Feet in mouth

The phrases “doing a Ratner” and “a Ratner moment” came into use after Gerard Ratner’s famous presentation gaffe. The terms refer to the not uncommon tendency of top and senior executives to momentarily lose control of their brains and an put their foot in their mouth.

In 1991, Gerald Ratner, the then head of Britain's biggest high street jeweller, described a silver decanter as 'total crap.' That year, his company, Ratners, produced profits of £110 million. Ratner made his remarks at the AGM of the Institute of Directors. He was giving a presentation which, unbeknownst to him was also attended by members of the press. Speaking of his company’s outstanding performance, the Financial Times reported him as saying: '”We also do cut-glass sherry decanters complete with six glasses on a silver-plated tray that your butler can serve you drinks on, all for £4.95. People say "How can you sell this for such a low price?" I say, because it's total crap.'

Ratner paid dearly for his momentary loss of control. The company's profits turned into a loss of £122m and within a year, investors forced him to leave the board. The Ratner brandname was changed to Signet.
The potential for such foot-in-mouthisms from leading businessmen always frightens City fund managers. One said: 'What is so maddening is that it is avoidable. I'm not sure what goes through their minds, but it can have a serious impact.'

For instance, when Stagecoach boss Keith Cochrane, in the US magazine Forbes, compared US bus passengers to riffraff, reaction was swift. Stagecoach shares fell from 73p to 69p in a matter of days. Stagecoach, concerned that its man had 'done a Ratner', vigorously denied it. Stagecoach seems to have a habit of bad publicity. It’s reportedly colourful chairman Brian Souter, once described all northerners as 'beer-drinking, chip-eating, council house-dwelling masses'.

In another example of loss of presence, retail entrepreneur Philip Green was forced to offer an unreserved apology to the Irish in a bid to prevent a customer boycott. Attacking the Guardian's financial editor, Paul Murphy, during an investigation into his accounts, Green said: 'He can't read English. Mind you, he is a f***ing Irishman.'
Green referred to Murphy’s nationality several times while attempting to prevent the paper writing about his accounts. He was forced to apologise and said he had not meant to offend.
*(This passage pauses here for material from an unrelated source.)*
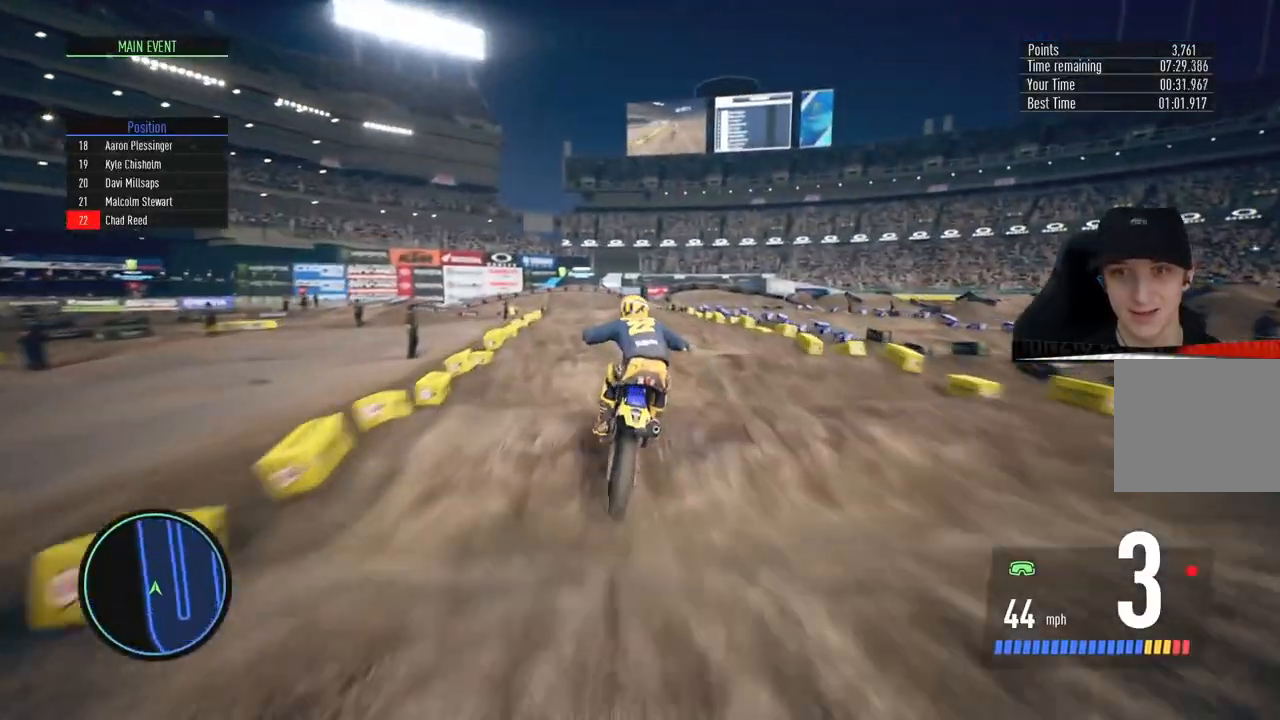
{"buttons": ["R2"], "left_stick": "center", "right_stick": "down", "events": [[84, "left_stick", "center"]]}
Gaffes do not always presage disaster. Other seemingly disparaging remarks, such as Topman brand director David Shepherd's description of his customers as 'hooligans' who bought Topman suits for their first court appearance, have not triggered meltdown. Although shares in Topman's owner, Arcadia, fell 4.5p to 270p afterwards, the company's profits for the year jumped to £53.3m from a loss of £8.5m.
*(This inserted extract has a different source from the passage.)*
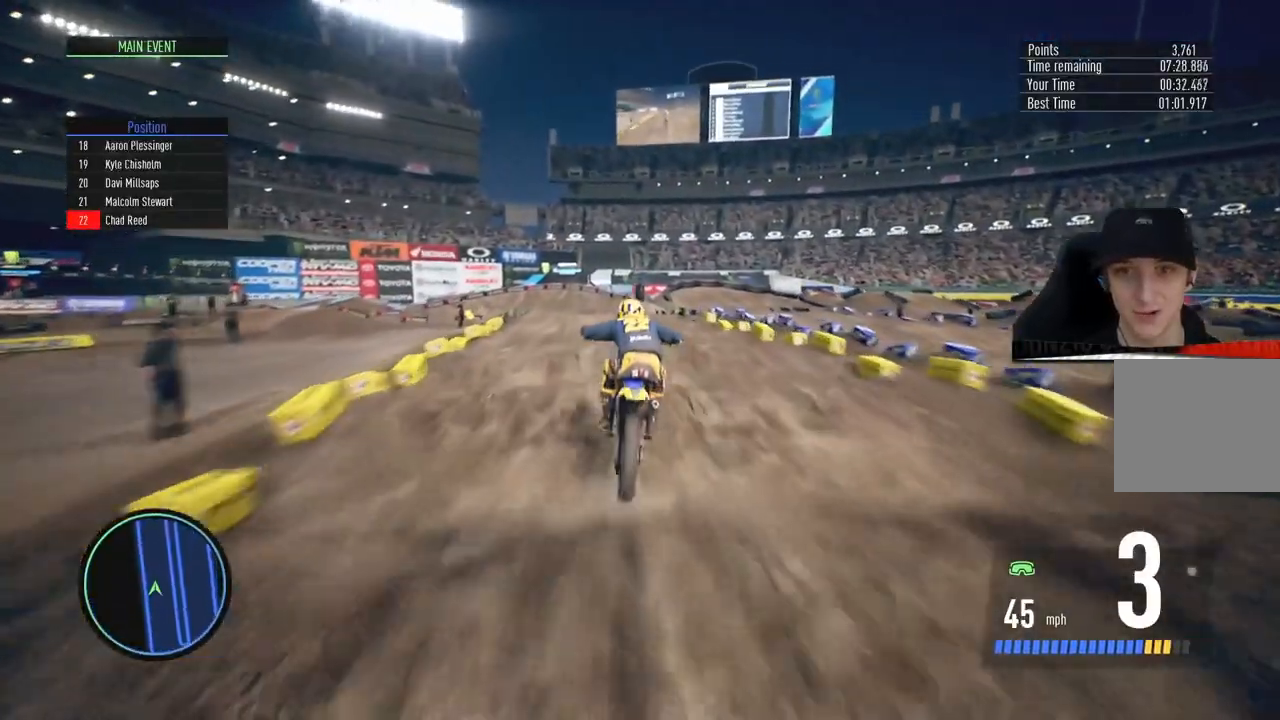
{"buttons": ["R2"], "left_stick": "center", "right_stick": "down", "events": [[250, "left_stick", "left"], [400, "left_stick", "center"]]}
At the time of the slip-up by Newcastle United directors Freddie Shepherd and Douglas Hall - they described female fans as 'dogs' and said they couldn’t understand fans buying club shirts that cost £5 to produce and sold for £50 - shares were 45p below the price at flotation a year before. They actually rose a few days afterwards.

Camelot's Dianne Thompson will have to live with her suggestion that punters would be lucky to win a tenner. Perhaps she should have known better - she worked at Ratner successor Signet.